BlockTower’s ability to bring resources to such projects as not just an equity investor but an early institutional adopter could play a valuable role in the ecosystem, several venture capital peers said. Forbes. “A lot of other funds are not set up to support this, so I can see it being a valuable addition to the ecosystem,” said one prominent crypto-focused investor who asked not to be named as they were not authorized to speak to the press .

At Hack VC, an infrastructure and DeFi-focused crypto VC firm launched last year, co-founder and managing partner Alexander Pack said “crossover funds” with hedge fund arms had their trade-offs, pointing to turbulence at Tiger Global and Coatue Elsewhere in Startup Investments. But Pack was cautiously optimistic in crypto. “If BlockTower can leverage its hedge fund to provide on-chain liquidity to the seed portfolio, it could start network effects and help the portfolio win out against competitors,” he said.

Another factor in BlockTower’s favor may be the timing.

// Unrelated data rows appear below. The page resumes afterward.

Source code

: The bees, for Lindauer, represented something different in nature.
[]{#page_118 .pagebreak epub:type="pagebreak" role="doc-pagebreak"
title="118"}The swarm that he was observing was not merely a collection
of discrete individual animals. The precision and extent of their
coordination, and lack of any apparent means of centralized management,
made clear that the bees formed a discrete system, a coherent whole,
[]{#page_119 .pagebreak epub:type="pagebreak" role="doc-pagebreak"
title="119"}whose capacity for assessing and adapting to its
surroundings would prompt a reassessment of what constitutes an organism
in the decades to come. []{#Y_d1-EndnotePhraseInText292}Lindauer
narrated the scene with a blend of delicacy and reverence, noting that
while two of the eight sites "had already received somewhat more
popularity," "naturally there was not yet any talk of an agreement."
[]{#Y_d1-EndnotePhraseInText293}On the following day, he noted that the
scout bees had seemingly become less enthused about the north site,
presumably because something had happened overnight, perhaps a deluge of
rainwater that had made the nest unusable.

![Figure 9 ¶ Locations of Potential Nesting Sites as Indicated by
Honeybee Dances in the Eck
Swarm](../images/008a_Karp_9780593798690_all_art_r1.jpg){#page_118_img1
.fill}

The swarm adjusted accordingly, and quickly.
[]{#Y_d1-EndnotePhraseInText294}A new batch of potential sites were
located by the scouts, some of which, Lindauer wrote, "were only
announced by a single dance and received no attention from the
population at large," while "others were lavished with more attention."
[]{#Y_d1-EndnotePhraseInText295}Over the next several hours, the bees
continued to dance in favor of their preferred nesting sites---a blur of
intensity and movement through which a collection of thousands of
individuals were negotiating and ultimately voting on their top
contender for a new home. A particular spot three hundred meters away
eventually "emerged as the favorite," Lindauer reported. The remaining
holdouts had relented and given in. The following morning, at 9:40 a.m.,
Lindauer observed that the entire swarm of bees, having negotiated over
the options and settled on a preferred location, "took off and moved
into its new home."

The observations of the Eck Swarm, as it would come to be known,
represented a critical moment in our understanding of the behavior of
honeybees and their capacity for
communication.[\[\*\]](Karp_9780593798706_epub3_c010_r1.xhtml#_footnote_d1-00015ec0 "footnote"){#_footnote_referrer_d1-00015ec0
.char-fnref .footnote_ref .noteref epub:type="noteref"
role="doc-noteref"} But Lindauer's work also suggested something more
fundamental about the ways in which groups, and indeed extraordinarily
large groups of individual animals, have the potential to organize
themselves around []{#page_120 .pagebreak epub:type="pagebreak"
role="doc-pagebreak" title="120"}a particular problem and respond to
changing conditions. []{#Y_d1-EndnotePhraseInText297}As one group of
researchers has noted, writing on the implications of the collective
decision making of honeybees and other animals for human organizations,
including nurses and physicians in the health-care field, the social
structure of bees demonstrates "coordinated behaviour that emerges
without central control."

Klocanas and his fund hit the market just as crypto fell into a “crypto winter” that has included cratering cryptocurrency prices and a noticeable decline in venture dollars. Companies invested $4.4 billion in the third quarter of 2022, according to startup investment tracker PitchBook, down from $7.6 billion and $10.9 billion in the previous quarters, and down about 50% from a year earlier.

The struggling sector is unlikely to bode well for BlockTower’s flagship hedge fund. But with a young and small portfolio, BlockTower faces little pressure to deliver immediate returns. The pace of investment, meanwhile, means it still has most of the fund to spend as purchase prices fall and other investors wind down activity in the category.

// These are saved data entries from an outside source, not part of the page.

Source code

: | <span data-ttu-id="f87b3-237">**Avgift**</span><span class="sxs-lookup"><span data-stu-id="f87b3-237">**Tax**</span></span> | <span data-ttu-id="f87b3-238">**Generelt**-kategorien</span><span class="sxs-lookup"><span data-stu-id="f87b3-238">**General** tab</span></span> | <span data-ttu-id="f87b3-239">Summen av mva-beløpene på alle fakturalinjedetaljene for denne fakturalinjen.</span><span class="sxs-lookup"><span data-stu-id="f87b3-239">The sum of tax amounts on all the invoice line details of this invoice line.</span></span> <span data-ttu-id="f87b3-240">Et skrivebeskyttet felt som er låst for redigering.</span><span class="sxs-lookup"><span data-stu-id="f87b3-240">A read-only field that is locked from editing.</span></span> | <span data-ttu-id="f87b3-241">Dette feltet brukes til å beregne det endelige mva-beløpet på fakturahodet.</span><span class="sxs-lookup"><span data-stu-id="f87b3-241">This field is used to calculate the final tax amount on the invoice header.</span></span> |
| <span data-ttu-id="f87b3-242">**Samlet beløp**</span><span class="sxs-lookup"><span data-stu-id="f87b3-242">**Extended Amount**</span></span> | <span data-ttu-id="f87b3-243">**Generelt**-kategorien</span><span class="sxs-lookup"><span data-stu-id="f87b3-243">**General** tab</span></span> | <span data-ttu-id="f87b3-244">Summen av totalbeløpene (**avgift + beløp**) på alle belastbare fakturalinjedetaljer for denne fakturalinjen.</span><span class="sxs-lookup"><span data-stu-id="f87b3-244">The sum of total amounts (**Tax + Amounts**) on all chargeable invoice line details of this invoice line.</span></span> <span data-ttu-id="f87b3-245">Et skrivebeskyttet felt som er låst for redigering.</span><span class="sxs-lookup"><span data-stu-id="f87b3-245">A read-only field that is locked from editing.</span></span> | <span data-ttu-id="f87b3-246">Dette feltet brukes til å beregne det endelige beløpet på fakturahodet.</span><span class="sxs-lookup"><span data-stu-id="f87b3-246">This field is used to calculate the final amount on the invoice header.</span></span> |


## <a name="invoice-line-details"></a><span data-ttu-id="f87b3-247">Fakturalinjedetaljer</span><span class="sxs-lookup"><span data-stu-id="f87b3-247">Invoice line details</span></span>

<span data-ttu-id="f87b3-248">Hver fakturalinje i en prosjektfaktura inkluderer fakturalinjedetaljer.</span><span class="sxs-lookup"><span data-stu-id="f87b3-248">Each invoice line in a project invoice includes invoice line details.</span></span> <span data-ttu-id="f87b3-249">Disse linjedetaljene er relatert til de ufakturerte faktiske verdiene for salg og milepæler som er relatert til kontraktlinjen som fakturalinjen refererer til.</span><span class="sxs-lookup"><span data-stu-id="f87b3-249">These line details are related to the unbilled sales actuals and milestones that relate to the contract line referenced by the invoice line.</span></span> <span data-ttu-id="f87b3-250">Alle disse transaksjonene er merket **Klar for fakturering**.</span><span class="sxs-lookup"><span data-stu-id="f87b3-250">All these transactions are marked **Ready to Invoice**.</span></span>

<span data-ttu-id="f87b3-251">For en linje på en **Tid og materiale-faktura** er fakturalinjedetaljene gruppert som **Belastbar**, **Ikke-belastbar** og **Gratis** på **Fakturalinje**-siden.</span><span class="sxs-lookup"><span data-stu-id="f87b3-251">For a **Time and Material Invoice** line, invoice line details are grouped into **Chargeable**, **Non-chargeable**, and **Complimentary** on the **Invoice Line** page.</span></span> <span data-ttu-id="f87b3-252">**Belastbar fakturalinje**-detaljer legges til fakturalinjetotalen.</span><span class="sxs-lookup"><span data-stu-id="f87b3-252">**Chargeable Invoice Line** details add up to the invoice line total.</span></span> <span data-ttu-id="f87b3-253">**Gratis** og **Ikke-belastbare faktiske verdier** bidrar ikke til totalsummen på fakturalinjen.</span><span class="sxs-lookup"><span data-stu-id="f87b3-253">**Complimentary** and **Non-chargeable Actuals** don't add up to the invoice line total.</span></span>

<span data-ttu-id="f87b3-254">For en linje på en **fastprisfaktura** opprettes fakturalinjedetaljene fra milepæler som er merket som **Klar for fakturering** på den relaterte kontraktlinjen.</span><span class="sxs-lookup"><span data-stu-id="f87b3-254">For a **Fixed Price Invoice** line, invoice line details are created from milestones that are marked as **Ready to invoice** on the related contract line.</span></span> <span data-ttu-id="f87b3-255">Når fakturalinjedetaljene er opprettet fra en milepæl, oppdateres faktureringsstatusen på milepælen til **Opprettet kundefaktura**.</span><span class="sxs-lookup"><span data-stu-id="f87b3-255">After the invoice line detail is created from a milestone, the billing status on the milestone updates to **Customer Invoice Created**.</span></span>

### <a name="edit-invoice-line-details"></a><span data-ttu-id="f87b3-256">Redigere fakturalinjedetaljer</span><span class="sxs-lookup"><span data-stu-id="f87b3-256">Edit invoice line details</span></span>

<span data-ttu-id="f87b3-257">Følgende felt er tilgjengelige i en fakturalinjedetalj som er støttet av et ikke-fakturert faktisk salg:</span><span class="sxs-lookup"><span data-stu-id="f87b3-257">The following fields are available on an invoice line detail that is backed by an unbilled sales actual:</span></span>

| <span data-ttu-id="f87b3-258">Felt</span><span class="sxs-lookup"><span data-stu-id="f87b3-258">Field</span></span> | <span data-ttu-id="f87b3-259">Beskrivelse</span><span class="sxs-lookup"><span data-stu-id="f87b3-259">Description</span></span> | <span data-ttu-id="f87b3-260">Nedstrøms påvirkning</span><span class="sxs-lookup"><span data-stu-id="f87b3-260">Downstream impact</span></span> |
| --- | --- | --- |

Since it never publicly bought into the hype of investors posting about having “diamond hands” or “laser eyes,” two memes associated with buying and holding cryptocurrencies, BlockTower faces no backlash from investors who might be more critical of firms that appear to be cheerleading the latest cycle of speculative activity. Asked if he considers himself a “degen,” short for “degenerate,” a popular self-described term for crypto believers, Klocanas said, “I would say I’m both a cryptopragmatist and a “degen.” I believe in both visions, side by side, on different time frames.”

While projects such as Helium face partial delisting and others, such as Celsius Network, have gone bankrupt, Klocanas pointed to NFT company Sorare, whose CEO tweeted in late September confirming that dollar volume, trading volume and number of unique buyers will continue to increase from January , as a counterexample. The days of quick 100x returns on investments in crypto may be over, he said. But BlockTower, he added, is happy that crypto startup exits look more like typical venture capital returns. “There is much more to crypto than trading prices.”